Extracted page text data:
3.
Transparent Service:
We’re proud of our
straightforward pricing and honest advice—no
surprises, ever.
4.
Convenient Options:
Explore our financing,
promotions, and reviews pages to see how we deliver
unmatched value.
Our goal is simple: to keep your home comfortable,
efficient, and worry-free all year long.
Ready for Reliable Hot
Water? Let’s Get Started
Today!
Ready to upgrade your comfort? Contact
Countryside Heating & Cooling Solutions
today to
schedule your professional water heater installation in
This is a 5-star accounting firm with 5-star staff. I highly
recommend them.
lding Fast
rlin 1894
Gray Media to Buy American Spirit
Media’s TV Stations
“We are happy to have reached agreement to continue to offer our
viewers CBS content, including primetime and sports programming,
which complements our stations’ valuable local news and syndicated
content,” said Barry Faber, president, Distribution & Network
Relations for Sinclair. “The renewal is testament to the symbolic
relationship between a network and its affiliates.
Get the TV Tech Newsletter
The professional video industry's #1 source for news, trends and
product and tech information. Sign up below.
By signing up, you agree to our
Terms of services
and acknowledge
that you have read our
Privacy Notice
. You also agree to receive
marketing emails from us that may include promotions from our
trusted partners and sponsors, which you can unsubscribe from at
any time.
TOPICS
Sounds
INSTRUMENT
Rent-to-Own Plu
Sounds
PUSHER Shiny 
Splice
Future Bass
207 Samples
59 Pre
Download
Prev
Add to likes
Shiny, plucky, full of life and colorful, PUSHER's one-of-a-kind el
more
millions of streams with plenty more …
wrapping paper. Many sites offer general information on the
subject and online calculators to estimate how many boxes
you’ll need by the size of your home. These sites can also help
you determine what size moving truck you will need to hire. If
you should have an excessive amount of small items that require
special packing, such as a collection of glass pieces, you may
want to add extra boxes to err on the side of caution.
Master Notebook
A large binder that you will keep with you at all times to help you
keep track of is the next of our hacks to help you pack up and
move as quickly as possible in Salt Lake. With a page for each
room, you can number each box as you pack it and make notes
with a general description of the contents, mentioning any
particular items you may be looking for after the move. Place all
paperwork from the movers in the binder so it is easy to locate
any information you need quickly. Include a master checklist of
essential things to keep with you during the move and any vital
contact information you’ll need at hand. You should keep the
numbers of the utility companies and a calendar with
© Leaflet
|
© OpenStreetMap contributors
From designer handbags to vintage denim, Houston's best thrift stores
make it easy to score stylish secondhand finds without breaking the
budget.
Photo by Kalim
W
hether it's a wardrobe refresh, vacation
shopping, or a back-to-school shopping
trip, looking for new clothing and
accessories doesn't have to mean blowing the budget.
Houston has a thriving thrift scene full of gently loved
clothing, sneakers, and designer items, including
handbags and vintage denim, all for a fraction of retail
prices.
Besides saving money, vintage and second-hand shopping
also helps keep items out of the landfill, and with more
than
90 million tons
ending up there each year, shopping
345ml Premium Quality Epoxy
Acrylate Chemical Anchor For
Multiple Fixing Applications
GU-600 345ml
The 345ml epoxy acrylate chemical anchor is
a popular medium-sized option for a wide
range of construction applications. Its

◆ **How to complete this task**:
Retype the entries in full. Keep every line identical.

◆ **Solved problem**:
3.
Transparent Service:
We’re proud of our
straightforward pricing and honest advice—no
surprises, ever.
4.
Convenient Options:
Explore our financing,
promotions, and reviews pages to see how we deliver
unmatched value.
Our goal is simple: to keep your home comfortable,
efficient, and worry-free all year long.
Ready for Reliable Hot
Water? Let’s Get Started
Today!
Ready to upgrade your comfort? Contact
Countryside Heating & Cooling Solutions
today to
schedule your professional water heater installation in
This is a 5-star accounting firm with 5-star staff. I highly
recommend them.
lding Fast
rlin 1894
Gray Media to Buy American Spirit
Media’s TV Stations
“We are happy to have reached agreement to continue to offer our
viewers CBS content, including primetime and sports programming,
which complements our stations’ valuable local news and syndicated
content,” said Barry Faber, president, Distribution & Network
Relations for Sinclair. “The renewal is testament to the symbolic
relationship between a network and its affiliates.
Get the TV Tech Newsletter
The professional video industry's #1 source for news, trends and
product and tech information. Sign up below.
By signing up, you agree to our
Terms of services
and acknowledge
that you have read our
Privacy Notice
. You also agree to receive
marketing emails from us that may include promotions from our
trusted partners and sponsors, which you can unsubscribe from at
any time.
TOPICS
Sounds
INSTRUMENT
Rent-to-Own Plu
Sounds
PUSHER Shiny 
Splice
Future Bass
207 Samples
59 Pre
Download
Prev
Add to likes
Shiny, plucky, full of life and colorful, PUSHER's one-of-a-kind el
more
millions of streams with plenty more …
wrapping paper. Many sites offer general information on the
subject and online calculators to estimate how many boxes
you’ll need by the size of your home. These sites can also help
you determine what size moving truck you will need to hire. If
you should have an excessive amount of small items that require
special packing, such as a collection of glass pieces, you may
want to add extra boxes to err on the side of caution.
Master Notebook
A large binder that you will keep with you at all times to help you
keep track of is the next of our hacks to help you pack up and
move as quickly as possible in Salt Lake. With a page for each
room, you can number each box as you pack it and make notes
with a general description of the contents, mentioning any
particular items you may be looking for after the move. Place all
paperwork from the movers in the binder so it is easy to locate
any information you need quickly. Include a master checklist of
essential things to keep with you during the move and any vital
contact information you’ll need at hand. You should keep the
numbers of the utility companies and a calendar with
© Leaflet
|
© OpenStreetMap contributors
From designer handbags to vintage denim, Houston's best thrift stores
make it easy to score stylish secondhand finds without breaking the
budget.
Photo by Kalim
W
hether it's a wardrobe refresh, vacation
shopping, or a back-to-school shopping
trip, looking for new clothing and
accessories doesn't have to mean blowing the budget.
Houston has a thriving thrift scene full of gently loved
clothing, sneakers, and designer items, including
handbags and vintage denim, all for a fraction of retail
prices.
Besides saving money, vintage and second-hand shopping
also helps keep items out of the landfill, and with more
than
90 million tons
ending up there each year, shopping
345ml Premium Quality Epoxy
Acrylate Chemical Anchor For
Multiple Fixing Applications
GU-600 345ml
The 345ml epoxy acrylate chemical anchor is
a popular medium-sized option for a wide
range of construction applications. Its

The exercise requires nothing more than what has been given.